Required action:
Continue the passage below on epigenetics and autoimmune disease, picking up after its last sentence.

Quoted passage:

--- START ---

Recent evidence indicates that environmentally-induced epigenetic changes, and in particular altered patterns of DNA methylation, contribute to the environment–host interaction in some forms of autoimmunity. A failure to maintain epigenetic homeostasis, due to environmental influences, can lead to aberrant gene expression in specific cells causing loss of tolerance, and the modified cells then contribute to the development of autoimmunity in genetically predisposed individuals . Thus a combination of genetic and epigenetic mechanisms appears to be important in understanding causation of some autoimmune diseases.
Many autoimmune diseases occur more frequently in women, and the reason for this female preponderance is also incompletely understood. Functional studies suggest a role for female sex hormones [4,5], with higher Th1-mediated immune responses  and altered T cell homing  as possible contributors to the female predominance in autoimmune diseases. Others have suggested that women have a genetic predisposition to autoimmunity due to their second X chromosome [8,9]. Since one X chromosome is silenced by epigenetic mechanisms in women, it is possible that epigenetic mechanisms also contribute to the female predisposition to autoimmunity through effects on the inactive X.

--- END ---

(Structured page parsing data)
--- START ---

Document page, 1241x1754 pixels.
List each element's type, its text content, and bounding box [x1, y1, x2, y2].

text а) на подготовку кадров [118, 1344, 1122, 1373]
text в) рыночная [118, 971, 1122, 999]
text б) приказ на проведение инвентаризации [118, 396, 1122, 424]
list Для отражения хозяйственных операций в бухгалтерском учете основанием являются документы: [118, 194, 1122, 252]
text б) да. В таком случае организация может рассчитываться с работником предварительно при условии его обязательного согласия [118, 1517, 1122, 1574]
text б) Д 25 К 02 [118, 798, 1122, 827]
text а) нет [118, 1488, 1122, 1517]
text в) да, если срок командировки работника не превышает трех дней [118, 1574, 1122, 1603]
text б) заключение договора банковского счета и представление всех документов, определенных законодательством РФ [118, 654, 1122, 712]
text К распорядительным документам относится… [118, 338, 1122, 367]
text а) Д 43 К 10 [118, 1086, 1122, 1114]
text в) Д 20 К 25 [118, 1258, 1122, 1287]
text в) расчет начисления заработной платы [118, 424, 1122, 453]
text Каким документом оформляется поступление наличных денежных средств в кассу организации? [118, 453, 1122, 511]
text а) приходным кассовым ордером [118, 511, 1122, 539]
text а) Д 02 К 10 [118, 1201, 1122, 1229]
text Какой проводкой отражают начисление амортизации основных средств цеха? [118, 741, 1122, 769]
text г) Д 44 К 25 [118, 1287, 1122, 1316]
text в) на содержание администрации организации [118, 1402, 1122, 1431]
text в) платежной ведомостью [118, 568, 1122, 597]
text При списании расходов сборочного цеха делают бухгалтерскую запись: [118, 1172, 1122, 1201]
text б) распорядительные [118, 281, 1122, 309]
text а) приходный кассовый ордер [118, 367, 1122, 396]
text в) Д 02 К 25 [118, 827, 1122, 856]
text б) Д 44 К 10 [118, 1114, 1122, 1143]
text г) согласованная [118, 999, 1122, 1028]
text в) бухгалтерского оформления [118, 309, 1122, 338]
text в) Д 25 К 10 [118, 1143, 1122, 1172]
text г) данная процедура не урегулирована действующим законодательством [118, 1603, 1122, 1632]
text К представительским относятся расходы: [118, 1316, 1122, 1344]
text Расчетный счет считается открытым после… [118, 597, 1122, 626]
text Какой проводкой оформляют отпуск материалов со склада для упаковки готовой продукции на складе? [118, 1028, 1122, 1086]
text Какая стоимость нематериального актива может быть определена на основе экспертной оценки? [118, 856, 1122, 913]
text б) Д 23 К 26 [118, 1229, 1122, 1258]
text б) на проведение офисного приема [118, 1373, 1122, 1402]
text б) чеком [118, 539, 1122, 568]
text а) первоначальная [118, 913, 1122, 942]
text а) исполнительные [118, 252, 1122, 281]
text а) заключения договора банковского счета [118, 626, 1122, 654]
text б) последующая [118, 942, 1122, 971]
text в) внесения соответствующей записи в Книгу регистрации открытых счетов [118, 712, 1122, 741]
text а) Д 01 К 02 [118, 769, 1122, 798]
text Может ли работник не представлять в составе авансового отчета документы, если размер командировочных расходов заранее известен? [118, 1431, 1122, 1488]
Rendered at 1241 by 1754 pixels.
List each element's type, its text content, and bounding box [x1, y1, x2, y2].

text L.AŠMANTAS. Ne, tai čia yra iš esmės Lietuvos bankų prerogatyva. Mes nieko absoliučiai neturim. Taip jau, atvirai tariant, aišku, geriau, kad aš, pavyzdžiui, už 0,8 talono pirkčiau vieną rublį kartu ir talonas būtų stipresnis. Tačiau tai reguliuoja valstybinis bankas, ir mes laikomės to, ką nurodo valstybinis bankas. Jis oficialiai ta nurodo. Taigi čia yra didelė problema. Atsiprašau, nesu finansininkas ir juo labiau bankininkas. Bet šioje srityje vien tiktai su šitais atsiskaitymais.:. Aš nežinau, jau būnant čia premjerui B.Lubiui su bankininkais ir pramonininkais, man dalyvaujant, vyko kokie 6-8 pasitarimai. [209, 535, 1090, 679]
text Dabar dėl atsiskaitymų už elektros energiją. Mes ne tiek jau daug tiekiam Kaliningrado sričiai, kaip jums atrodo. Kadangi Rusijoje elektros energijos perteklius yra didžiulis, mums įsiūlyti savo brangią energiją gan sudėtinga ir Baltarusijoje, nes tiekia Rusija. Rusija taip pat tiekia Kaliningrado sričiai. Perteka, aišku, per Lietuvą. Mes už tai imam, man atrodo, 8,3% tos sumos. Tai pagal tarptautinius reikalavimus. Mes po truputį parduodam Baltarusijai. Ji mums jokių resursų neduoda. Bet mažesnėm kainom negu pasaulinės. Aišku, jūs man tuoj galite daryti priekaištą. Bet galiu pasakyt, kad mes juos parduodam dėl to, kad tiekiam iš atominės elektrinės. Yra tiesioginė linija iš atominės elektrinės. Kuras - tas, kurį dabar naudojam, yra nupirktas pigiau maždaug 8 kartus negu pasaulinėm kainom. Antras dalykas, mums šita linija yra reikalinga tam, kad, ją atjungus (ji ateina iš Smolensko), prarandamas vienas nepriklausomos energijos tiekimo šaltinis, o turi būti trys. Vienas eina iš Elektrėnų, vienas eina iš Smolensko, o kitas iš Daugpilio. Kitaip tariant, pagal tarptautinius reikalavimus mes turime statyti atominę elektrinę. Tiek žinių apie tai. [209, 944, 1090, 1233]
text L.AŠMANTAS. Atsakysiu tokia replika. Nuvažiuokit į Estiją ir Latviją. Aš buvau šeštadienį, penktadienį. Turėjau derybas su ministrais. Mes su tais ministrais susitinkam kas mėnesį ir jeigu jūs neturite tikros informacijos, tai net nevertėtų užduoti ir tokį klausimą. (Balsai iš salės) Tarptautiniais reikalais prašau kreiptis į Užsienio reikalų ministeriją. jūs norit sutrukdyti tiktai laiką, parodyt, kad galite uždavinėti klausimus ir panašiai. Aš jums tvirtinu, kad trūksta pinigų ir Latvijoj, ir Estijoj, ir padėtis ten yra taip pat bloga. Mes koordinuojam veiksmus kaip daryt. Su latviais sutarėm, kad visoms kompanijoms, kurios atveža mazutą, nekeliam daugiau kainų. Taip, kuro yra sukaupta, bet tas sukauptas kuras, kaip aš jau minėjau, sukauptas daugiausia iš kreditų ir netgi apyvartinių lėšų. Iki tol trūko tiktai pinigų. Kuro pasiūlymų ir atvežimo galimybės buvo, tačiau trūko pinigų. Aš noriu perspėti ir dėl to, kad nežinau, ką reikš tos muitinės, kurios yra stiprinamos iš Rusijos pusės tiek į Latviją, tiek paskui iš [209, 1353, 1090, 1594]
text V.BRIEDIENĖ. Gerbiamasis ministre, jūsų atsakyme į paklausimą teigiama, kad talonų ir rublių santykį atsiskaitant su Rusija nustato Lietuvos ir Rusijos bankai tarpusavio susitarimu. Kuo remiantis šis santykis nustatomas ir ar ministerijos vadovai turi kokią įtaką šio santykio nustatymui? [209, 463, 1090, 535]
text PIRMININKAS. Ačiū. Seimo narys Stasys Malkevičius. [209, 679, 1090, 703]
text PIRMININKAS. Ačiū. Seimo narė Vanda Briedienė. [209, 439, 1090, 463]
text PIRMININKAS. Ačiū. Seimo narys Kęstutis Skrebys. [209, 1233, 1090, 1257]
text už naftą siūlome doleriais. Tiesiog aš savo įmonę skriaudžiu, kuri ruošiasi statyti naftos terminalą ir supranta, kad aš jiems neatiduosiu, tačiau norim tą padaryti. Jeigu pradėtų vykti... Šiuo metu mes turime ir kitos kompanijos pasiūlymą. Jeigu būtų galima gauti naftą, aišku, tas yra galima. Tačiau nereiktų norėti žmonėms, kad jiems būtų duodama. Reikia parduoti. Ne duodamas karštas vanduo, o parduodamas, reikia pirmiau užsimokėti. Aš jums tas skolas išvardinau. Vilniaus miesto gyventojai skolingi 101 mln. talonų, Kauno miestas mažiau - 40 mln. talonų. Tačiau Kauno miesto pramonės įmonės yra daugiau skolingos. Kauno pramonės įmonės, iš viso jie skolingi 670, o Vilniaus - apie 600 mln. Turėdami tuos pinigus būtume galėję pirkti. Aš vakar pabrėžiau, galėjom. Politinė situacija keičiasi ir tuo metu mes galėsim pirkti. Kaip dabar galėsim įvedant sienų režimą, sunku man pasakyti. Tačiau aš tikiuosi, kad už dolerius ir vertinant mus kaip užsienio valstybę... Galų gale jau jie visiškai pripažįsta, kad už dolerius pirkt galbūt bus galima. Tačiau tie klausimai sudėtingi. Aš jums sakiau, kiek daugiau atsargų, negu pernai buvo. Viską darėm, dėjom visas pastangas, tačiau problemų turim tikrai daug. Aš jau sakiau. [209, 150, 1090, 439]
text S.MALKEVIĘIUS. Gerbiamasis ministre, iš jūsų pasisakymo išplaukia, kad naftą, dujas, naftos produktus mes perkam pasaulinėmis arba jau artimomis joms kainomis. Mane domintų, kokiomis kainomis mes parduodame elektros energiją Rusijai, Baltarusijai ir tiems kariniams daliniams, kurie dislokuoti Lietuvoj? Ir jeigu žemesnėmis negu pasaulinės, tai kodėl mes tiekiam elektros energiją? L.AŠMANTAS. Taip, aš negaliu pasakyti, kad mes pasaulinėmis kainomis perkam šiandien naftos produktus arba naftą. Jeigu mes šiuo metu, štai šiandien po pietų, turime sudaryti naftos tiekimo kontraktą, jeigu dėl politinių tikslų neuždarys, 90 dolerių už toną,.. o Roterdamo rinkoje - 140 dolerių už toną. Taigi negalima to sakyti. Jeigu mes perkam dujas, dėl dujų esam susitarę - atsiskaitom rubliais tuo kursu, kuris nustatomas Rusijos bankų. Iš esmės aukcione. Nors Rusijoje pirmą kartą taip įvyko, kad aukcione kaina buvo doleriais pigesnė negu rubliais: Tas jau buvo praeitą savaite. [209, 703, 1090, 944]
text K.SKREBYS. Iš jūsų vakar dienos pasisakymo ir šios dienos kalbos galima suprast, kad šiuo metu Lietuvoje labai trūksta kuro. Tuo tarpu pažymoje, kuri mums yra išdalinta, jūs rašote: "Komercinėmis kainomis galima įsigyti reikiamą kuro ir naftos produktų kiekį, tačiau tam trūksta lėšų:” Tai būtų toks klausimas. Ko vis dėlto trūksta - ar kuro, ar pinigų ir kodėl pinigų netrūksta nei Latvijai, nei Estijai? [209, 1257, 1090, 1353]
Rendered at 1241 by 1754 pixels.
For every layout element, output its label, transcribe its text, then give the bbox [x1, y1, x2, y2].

--- END ---

Response to the task:
This article reviews the current status of genetic contributions to human lupus, rheumatoid arthritis, multiple sclerosis and type 1 diabetes, and how epigenetic mechanisms may contribute to the development of autoimmunity in genetically predisposed hosts. Systemic lupus erythematosus (SLE) is used as an example where some predisposing genes are known, cells affected by epigenetic alterations have been identified, and genetic/epigenetic interactions are reported. Evidence supporting a role for epigenetic mechanisms in the female predisposition to lupus is also discussed. The status of epigenetic research in rheumatoid arthritis (RA), multiple sclerosis (MS) and type 1 diabetes (T1DM) is also summarized, with the goal of stimulating further study in these areas.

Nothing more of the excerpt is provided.